Umowa, która została anonsowana w Auckland dzisiaj, 27 maja, zawiera opcję na 12 dodatkowych Dreamlinerów – przewoźnik może wybrać dowolny model tej rodziny. Wartość umowy według cen katalogowych to 2,7 mld USD, jednak Nowozelandczycy oficjalnie poinformowali, że uzyskali znaczną zniżkę, a rzeczywista cena samolotów objęta jest tajemnicą handlową.
Dostawy 787-10 dla ANZ rozpoczną się w 2022 i będą trwały 5 lat. Co ciekawe, używane obecnie przez nowozelandzkie linie Dreamlinery 787-9 napędzane są silnikami Rolls-Royce Trent 1000. Prezes ANZ Christopher Luxon wyjaśnił, że GEnx-1B zostały wybrane ze względu na małe zużycie paliwa i rekordowo wysoką niezawodność. Niedawne kłopoty z przedwczesnym zużyciem niektórych elementów silników Trent 1000 nie miały wpływu na wybór – dodał Christopher Luxon.
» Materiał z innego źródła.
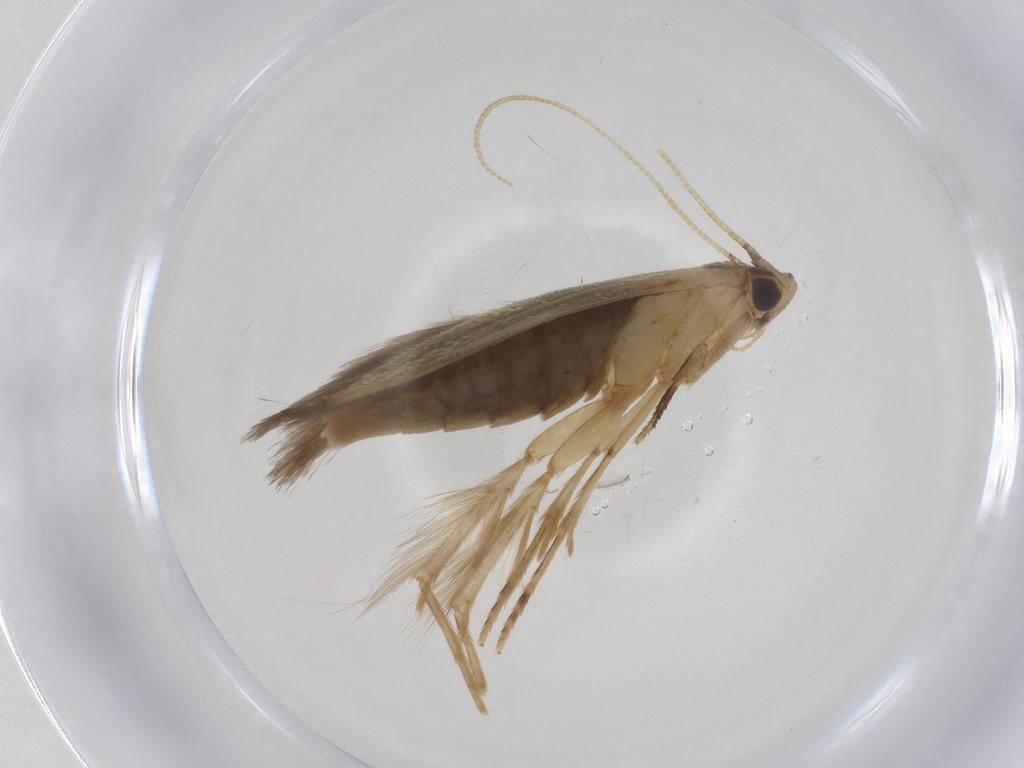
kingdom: Animalia
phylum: Arthropoda
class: Insecta
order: Lepidoptera
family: Tineidae
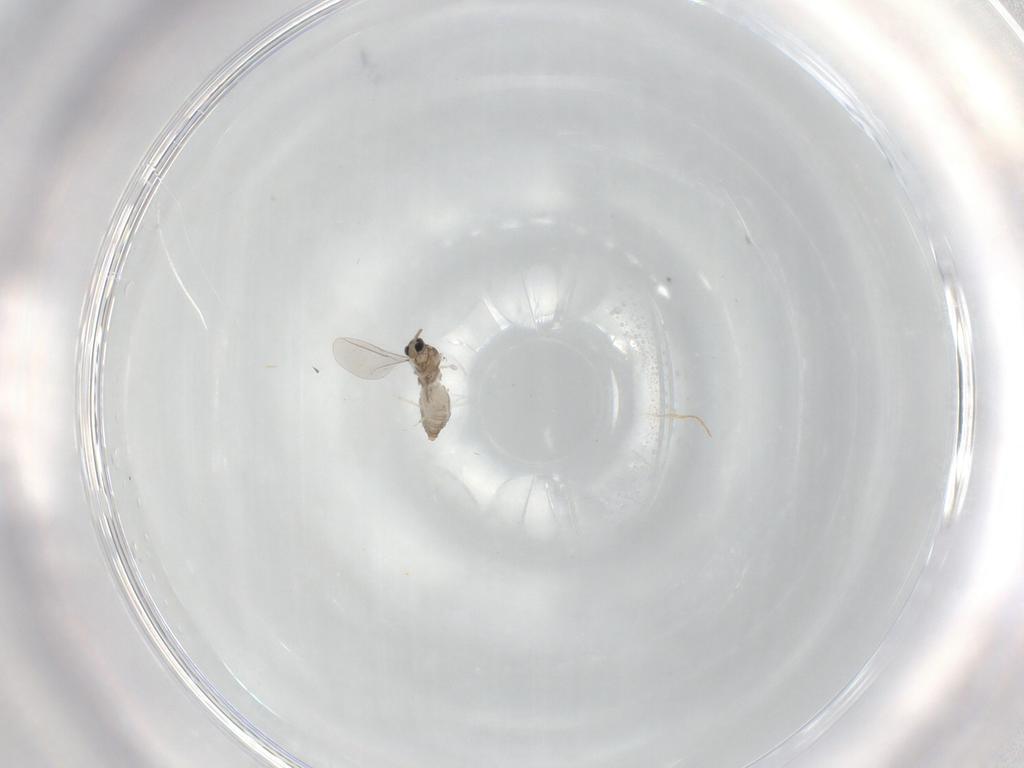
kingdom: Animalia
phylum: Arthropoda
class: Insecta
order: Diptera
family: Cecidomyiidae
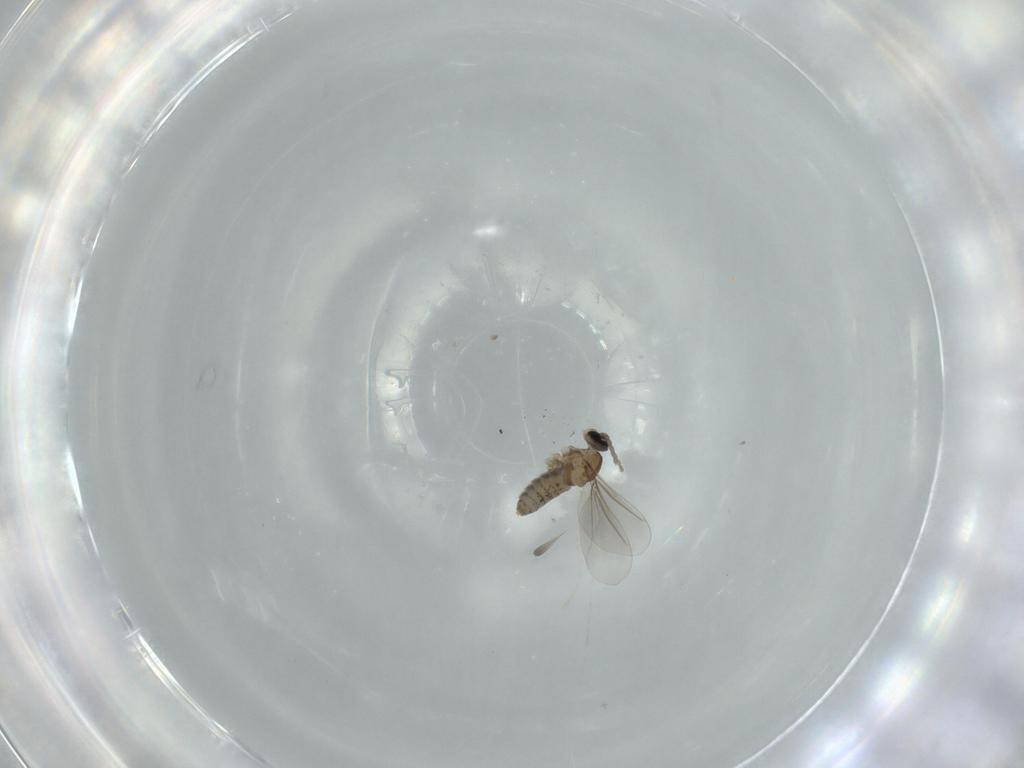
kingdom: Animalia
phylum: Arthropoda
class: Insecta
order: Diptera
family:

Nowe samoloty zastąpią używane obecnie Boeingi 777-200. Zdaniem Luxona 787-10 posłużą nie tylko do obsługi połączeń do miast w całej Azji, ale umożliwią także dotarcie ANZ na wschodnie wybrzeże Ameryki Północnej. Jedną z naszych wielkich ambicji jest [bezpośrednie] połączenie z Auckland do Nowego Jorku – podkreślił prezes Air New Zealand.
Flota samolotów szerokokadłubowych Air New Zealand's liczy obecnie 28 Boeingów: 13 Dreamlinerów 787-9, osiem 777-200 i siedem 777-300. Czternasty 787-9 zostanie dostarczony jeszcze w tym roku. Ten i trzy następne samoloty tego modelu mają konfigurację ze zwiększoną liczbą foteli klasy biznes i ekonomicznej premium, w porównaniu z poprzednimi 10. Ich przeznaczeniem ma być obsługa połączeń do Honolulu i Buenos Aires (Pierwszy A321neo dla Air New Zealand, 2018-11-05, ANZ wykonują ETOPS 330 , 2015-12-02).